While Trump easily won white working-class voters in the 2016 presidential election, a lot has changed since then. The president has found himself in more controversies related to his financial dealings, high turnover among White House staffers and his relationship with Russian power players. It is perhaps these concerns that are playing a part in causing white working-class voters to express declining support for the president.

Unsurprisingly, white working-class voters remain supportive of Trump’s proposed border wall, but they are more likely than not to blame the president for the government shutdown — a situation that came as a result of failed negotiations with Democrats to get a border wall. It will be telling to see whether white working-class voters will continue backing Trump’s hard-line immigration policies even if that means prolonging the government shutdown that has greatly inconvenienced many of their lives.

While most federal workers affected by the shutdown are in the Washington area, a Post analysis found that as a percentage of all workers, federal employees affected by the shutdown are as common in Montana and Alaska — states with significant percentages of white working-class voters — as in Maryland. In fact, four federal government employees from Texas and West Virginia — states Trump won — are suing the Trump administration, claiming that the shutdown amounts to involuntary servitude and thus a violation of the 13th Amendment.
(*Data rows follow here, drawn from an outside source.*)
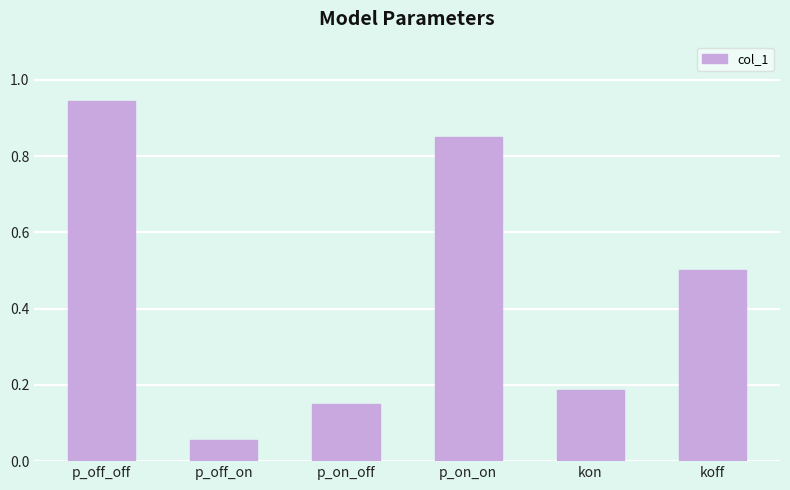

What is the value of the 6th bar from the left?

0.5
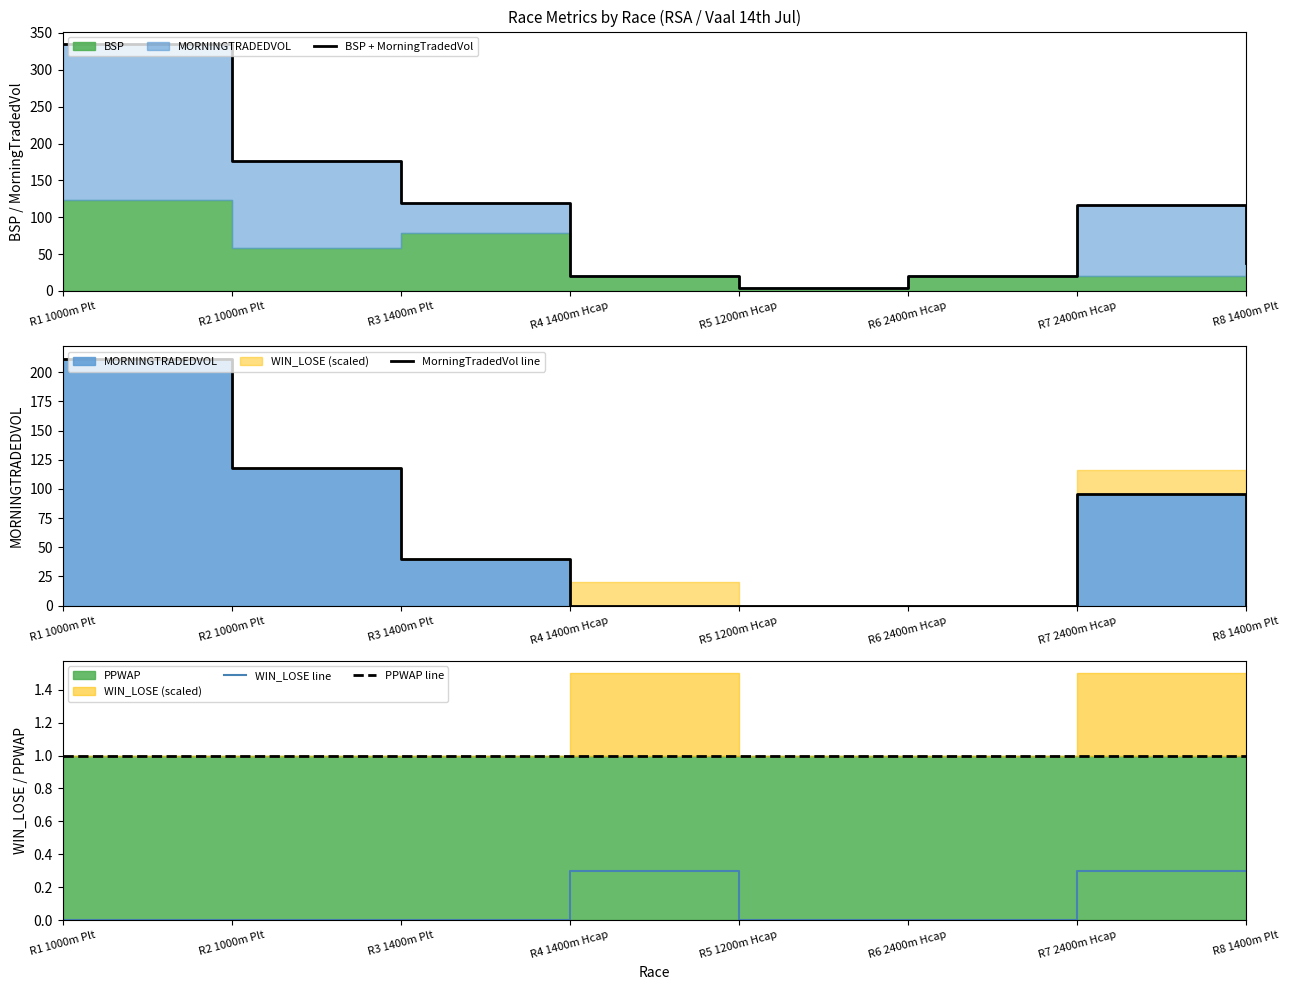

How many lines are shown in the chart?

4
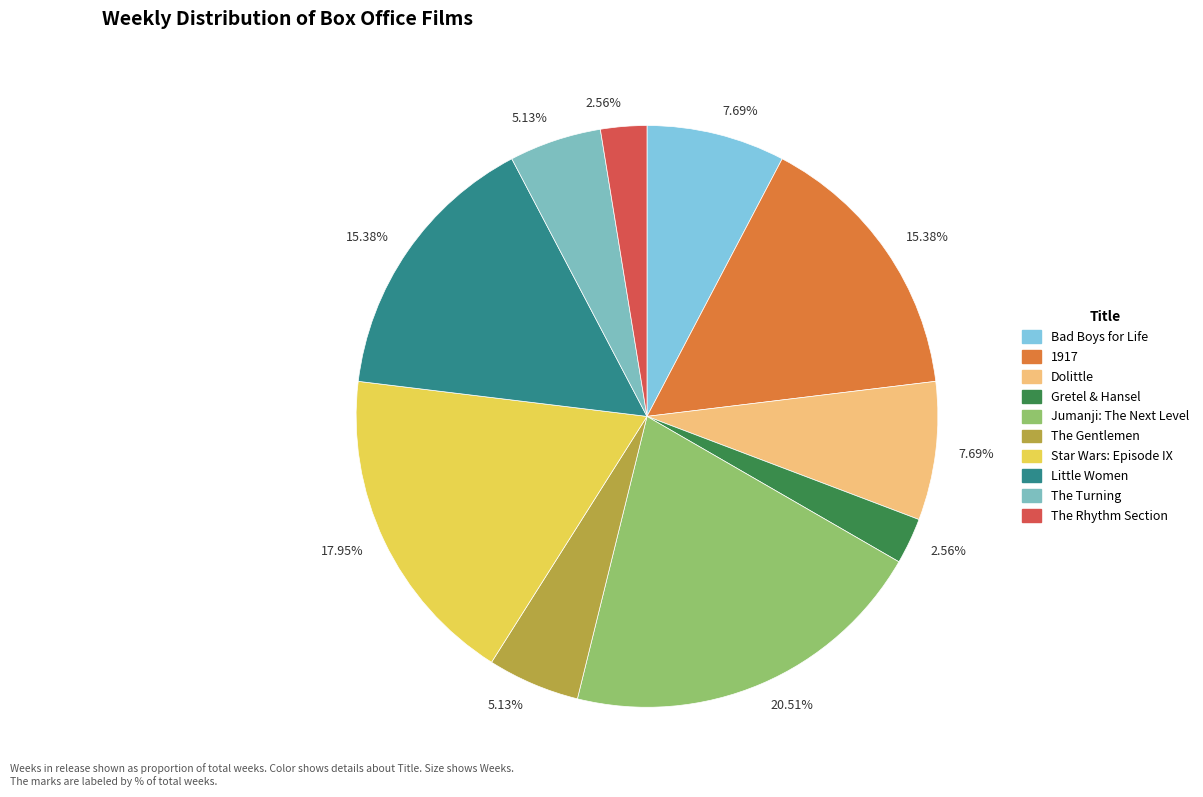

Is there a majority slice in this chart?

No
If the shutdown continues and the public’s view on the matter doesn’t change, Trump’s approval ratings could continue to drop with a group of Americans who helped send him to the White House. And if Trump does not do anything to reverse his decline in popularity with white working-class voters, it could be difficult for him to win a reelection campaign launched with the slogan “Promises Kept.” Because for many Trump supporters, including the white working-class voters who supported him, failing to deliver on a border wall and bringing jobs back to the United States to increase the chances of economic gains being felt by the white working class is the exact opposite of keeping one’s campaign promises.